Crystal Method Characteristics
Main characteristics of Crystal methodology are:
- Human-powered: This indicates that those involved in the project are important and that the procedures need to be tailored to suit people’s needs. It also stresses that people are and can become more organized and efficient as systems evolve.
Adaptive: Crystal is a stretch to fit methodology, indicating that procedures and tools are not set, but must be modified to suit the demands of the team and the mission at hand.
Ultra-light: Crystal should not require very much paperwork, supervision and reporting. It keeps things light by working on a straightforward approach between the company and the customer and by direct collaboration between the members of the team.
The 7 properties of Crystal method
- Frequent delivery
It helps you to deliver functional, tested code regularly to real users. This way, you don’t have to confront the fact that you’ve spent your resources and time in a product that nobody wishes to purchase.
- Reflective improvement
There are always methods and techniques with which the team can develop the product, no matter how well or how poor it has been.
- Osmotic communication
Allows teams to collect relevant information without being personally engaged in the conversation of a particular matter. Cockburn believes that this kind of working environment can function with very little structure.
- Personal Safety
In order to create a safe working environment and a true team community, team members should participate in open and honest communication. They should feel safe to speak freely about ideas, without fear of criticism. There are no wrong answers or bad ideas on the Crystal squad.
- Focus
Each team member knows exactly what to do so that they can focus their energy and stop switching roles consecutively.

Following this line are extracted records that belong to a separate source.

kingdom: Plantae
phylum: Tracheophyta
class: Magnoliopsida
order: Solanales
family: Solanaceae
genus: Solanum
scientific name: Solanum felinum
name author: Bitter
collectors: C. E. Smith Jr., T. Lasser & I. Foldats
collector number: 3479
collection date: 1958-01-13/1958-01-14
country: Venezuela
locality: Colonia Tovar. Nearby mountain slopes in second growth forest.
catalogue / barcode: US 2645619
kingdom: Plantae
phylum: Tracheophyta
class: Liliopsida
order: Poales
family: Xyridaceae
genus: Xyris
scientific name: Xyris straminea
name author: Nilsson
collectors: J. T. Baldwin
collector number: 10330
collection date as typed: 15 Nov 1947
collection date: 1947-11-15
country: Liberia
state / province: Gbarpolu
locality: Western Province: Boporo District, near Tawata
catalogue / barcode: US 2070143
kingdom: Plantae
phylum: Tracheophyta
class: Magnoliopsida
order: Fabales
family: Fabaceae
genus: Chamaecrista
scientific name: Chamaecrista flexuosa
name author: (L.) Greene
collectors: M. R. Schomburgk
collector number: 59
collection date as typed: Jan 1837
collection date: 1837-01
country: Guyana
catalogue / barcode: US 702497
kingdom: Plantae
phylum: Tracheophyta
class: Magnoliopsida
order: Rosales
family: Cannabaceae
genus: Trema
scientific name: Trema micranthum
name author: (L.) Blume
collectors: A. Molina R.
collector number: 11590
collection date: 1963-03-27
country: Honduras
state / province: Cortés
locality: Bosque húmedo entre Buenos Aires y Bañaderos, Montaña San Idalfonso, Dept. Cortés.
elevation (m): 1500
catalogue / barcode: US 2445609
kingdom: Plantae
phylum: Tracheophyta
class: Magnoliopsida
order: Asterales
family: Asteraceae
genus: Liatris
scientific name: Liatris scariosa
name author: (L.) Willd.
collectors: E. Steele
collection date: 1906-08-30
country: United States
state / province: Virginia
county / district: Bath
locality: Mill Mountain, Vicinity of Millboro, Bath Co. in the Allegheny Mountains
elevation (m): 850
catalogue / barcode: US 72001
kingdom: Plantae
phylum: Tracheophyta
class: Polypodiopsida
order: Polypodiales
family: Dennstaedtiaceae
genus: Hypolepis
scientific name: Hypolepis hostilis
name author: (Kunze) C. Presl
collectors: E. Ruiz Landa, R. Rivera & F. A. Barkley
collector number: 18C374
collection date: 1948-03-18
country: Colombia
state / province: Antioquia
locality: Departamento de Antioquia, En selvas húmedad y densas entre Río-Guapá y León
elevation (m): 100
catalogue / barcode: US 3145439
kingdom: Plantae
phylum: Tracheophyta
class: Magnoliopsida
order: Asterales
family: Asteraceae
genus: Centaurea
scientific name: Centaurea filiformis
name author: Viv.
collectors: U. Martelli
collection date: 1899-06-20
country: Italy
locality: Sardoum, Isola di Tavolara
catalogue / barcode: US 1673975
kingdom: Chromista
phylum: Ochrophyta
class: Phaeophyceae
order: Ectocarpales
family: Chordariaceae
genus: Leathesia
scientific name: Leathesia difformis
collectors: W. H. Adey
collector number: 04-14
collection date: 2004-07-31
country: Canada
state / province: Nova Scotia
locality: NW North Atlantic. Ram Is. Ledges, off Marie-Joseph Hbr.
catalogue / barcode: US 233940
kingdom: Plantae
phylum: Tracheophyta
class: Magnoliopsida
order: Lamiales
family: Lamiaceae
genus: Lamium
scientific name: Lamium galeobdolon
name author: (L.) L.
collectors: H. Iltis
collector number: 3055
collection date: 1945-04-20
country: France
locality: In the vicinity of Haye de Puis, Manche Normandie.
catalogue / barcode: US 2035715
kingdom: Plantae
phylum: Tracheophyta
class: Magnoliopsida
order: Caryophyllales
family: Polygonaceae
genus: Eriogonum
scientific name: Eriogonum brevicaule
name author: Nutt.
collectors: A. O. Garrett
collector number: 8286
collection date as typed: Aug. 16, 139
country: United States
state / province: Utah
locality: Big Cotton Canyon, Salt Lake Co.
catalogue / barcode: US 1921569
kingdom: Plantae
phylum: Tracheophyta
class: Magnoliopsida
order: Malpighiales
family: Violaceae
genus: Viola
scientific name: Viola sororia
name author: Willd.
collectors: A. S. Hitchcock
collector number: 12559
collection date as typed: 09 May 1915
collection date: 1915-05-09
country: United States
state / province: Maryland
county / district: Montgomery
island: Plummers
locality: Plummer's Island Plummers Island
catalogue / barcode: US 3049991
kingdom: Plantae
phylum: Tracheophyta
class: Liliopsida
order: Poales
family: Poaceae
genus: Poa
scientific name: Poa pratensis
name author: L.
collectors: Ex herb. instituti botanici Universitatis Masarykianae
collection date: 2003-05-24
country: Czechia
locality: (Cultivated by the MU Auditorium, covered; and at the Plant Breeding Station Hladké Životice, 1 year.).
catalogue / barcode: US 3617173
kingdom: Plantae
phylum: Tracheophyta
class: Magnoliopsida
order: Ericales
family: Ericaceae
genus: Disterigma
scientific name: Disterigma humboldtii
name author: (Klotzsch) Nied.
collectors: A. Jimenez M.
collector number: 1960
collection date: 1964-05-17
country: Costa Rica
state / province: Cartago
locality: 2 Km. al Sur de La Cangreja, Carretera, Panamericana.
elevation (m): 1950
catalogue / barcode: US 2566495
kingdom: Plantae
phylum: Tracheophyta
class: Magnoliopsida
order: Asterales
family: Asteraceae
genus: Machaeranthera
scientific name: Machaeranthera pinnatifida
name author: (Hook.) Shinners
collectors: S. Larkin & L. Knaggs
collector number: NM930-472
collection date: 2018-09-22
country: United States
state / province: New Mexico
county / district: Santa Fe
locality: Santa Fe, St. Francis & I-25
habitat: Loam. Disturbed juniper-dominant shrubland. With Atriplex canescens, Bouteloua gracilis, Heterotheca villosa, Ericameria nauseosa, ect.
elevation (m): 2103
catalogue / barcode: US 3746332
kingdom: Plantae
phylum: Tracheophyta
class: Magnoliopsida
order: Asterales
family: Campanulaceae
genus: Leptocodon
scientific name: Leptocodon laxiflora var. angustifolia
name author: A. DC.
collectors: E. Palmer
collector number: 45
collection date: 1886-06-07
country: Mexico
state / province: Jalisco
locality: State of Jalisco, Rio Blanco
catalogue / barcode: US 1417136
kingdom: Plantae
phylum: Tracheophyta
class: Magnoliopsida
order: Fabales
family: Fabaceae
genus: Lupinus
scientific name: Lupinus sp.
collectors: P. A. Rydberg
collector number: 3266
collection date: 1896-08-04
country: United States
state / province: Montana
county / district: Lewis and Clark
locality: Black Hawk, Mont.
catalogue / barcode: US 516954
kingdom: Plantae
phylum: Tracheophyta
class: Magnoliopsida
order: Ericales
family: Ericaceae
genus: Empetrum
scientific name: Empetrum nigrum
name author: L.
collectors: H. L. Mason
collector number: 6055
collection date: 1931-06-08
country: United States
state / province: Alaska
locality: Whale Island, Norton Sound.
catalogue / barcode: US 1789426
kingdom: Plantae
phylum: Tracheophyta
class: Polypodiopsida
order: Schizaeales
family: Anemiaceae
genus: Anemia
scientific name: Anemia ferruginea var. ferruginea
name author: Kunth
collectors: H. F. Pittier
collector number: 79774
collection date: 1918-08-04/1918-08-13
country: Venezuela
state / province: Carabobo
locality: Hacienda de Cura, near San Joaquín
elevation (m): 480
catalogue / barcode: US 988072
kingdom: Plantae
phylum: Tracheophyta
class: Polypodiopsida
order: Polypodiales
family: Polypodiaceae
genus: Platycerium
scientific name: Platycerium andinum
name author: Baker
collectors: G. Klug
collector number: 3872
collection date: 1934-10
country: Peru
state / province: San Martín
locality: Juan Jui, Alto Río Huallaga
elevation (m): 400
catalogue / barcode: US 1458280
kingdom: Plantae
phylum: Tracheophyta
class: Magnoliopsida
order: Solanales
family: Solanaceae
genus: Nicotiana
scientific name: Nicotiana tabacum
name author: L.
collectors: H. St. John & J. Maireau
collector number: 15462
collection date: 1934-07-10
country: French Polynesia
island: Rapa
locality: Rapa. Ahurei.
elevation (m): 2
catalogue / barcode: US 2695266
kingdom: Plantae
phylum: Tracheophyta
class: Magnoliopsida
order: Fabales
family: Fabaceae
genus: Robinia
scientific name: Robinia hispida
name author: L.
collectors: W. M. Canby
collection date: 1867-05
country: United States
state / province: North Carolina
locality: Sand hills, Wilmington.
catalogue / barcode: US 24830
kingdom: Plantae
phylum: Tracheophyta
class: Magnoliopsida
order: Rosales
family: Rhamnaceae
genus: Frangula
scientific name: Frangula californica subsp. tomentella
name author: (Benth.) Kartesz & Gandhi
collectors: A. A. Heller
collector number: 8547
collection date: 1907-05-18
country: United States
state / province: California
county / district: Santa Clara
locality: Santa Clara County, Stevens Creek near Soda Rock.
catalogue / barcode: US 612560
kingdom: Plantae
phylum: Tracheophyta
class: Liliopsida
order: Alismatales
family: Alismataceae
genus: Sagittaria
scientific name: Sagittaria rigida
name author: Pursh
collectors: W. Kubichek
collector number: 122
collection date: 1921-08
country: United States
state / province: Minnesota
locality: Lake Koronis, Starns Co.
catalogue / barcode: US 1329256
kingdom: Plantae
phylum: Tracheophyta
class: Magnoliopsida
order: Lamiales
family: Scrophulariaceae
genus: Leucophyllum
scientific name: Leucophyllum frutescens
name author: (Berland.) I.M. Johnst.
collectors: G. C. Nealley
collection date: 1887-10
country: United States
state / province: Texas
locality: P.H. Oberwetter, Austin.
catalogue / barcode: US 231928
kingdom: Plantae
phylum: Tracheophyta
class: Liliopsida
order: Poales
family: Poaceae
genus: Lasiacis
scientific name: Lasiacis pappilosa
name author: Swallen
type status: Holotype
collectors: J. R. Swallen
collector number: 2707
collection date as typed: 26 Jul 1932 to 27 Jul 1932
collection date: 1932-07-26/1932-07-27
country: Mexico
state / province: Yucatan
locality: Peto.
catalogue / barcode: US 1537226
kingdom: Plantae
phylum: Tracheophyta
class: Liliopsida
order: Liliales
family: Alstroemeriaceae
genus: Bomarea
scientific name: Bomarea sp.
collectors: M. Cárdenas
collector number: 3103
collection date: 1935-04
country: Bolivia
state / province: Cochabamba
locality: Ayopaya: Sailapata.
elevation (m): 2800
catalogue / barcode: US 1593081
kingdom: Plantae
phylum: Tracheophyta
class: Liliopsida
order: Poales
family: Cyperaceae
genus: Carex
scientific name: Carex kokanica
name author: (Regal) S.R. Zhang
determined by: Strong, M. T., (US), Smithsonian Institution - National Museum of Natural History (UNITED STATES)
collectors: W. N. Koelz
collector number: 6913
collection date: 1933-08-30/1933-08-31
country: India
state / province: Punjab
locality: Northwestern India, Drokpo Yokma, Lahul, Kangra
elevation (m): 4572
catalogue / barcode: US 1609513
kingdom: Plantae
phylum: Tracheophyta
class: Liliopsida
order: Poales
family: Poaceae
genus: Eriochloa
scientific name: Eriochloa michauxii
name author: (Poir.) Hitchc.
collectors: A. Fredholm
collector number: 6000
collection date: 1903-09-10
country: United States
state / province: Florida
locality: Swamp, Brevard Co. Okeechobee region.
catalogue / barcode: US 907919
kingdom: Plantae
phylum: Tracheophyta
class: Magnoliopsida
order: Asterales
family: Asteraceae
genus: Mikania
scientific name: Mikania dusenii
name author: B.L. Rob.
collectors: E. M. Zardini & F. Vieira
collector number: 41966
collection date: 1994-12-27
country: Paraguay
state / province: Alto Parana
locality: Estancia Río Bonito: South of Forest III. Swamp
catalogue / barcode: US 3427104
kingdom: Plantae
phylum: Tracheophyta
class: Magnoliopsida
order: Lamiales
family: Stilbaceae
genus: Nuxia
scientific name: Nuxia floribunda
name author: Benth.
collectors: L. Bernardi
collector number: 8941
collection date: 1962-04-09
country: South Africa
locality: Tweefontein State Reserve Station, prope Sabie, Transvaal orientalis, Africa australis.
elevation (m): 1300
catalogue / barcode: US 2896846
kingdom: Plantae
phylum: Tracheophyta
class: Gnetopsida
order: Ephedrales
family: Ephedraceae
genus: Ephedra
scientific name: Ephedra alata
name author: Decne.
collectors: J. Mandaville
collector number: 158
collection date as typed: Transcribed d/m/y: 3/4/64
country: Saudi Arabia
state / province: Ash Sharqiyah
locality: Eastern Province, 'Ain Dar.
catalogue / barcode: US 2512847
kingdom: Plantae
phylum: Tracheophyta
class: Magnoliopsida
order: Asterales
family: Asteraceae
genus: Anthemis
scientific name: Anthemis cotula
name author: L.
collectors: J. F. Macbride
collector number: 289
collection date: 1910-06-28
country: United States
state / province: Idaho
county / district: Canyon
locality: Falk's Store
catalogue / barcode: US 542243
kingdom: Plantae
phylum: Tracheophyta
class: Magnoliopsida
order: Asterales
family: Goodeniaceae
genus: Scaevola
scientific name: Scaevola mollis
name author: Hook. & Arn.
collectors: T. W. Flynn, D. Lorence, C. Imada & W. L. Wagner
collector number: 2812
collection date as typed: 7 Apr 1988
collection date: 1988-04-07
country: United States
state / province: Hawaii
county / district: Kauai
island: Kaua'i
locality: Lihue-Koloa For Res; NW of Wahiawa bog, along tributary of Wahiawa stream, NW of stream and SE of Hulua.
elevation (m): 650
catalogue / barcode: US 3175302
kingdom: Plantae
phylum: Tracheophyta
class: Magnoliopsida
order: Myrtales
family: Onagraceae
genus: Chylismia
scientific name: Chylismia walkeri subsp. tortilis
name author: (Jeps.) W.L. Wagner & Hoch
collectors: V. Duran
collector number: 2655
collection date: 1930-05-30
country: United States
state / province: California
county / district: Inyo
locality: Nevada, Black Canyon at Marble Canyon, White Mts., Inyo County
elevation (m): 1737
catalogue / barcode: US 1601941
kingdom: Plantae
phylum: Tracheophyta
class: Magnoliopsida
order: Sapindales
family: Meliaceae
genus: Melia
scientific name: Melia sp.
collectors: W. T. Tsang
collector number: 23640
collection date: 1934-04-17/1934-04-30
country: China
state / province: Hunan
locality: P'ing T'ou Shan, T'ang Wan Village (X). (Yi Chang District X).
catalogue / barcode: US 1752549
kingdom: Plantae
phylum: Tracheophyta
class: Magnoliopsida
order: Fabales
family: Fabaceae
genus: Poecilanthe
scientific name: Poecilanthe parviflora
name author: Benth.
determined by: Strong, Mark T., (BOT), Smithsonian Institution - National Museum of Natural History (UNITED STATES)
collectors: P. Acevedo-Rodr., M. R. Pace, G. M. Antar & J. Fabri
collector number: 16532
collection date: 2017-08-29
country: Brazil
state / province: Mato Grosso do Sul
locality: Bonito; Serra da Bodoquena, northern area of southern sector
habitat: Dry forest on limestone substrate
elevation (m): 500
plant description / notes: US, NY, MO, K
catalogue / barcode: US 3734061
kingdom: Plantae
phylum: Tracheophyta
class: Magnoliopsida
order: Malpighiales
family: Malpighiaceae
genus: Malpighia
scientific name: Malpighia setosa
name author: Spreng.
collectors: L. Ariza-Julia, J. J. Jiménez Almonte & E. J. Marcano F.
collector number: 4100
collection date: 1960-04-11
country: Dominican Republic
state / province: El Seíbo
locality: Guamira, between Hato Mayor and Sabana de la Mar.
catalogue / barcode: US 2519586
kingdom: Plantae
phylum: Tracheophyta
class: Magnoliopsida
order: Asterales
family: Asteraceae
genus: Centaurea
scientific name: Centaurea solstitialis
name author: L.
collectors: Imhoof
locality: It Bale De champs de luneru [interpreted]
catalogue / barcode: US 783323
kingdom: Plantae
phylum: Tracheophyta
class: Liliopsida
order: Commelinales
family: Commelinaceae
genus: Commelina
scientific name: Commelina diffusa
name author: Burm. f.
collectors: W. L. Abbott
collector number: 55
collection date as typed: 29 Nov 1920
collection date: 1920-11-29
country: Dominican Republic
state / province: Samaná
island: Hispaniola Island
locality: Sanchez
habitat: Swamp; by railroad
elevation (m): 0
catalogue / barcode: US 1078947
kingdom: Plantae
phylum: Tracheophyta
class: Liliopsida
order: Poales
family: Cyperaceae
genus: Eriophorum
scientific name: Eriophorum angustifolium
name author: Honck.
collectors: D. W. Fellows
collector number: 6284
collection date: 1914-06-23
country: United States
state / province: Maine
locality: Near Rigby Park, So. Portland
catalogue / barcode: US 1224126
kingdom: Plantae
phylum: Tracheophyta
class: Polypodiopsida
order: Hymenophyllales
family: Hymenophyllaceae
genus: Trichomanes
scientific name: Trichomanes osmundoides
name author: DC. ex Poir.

- Easy access to expert users
Team members must be able to obtain feedback from actual customers and experts when needed.
- A technical environment with automated tests, configuration management, and frequent integration
Very unique tools for development teams that rely on continuous integration so that errors can be found within moments.
What are the Pros and Cons of Crystal?
Benefits of using the Crystal Agile Framework
- Allows teams to have autonomy and to operate the way they deem most effective
- Encourages direct team communication, honesty and accountability, and reduces overhead management
- The adaptive approach helps teams to better react to changing requirements.
Limitations of using the Crystal Agile Framework
- Lack of cohesion can slow down beginner teams which can lead to a scope creep
- Insufficient documentation may lead to confusion and lack of attention.
Is Crystal right for your team?
The Crystal Approach is one of the most flexible agile systems since it is built around the project’s people and does not rely on any particular set of processes or resources. In that sense, it can be a feasible methodology for companies that want their teams to be motivated to function, however productive they might be.
However since Crystal focuses on team coordination around the product being constructed and discourages needless documentation and monitoring, it is hard for other areas of the company to have viability about how the product is progressing.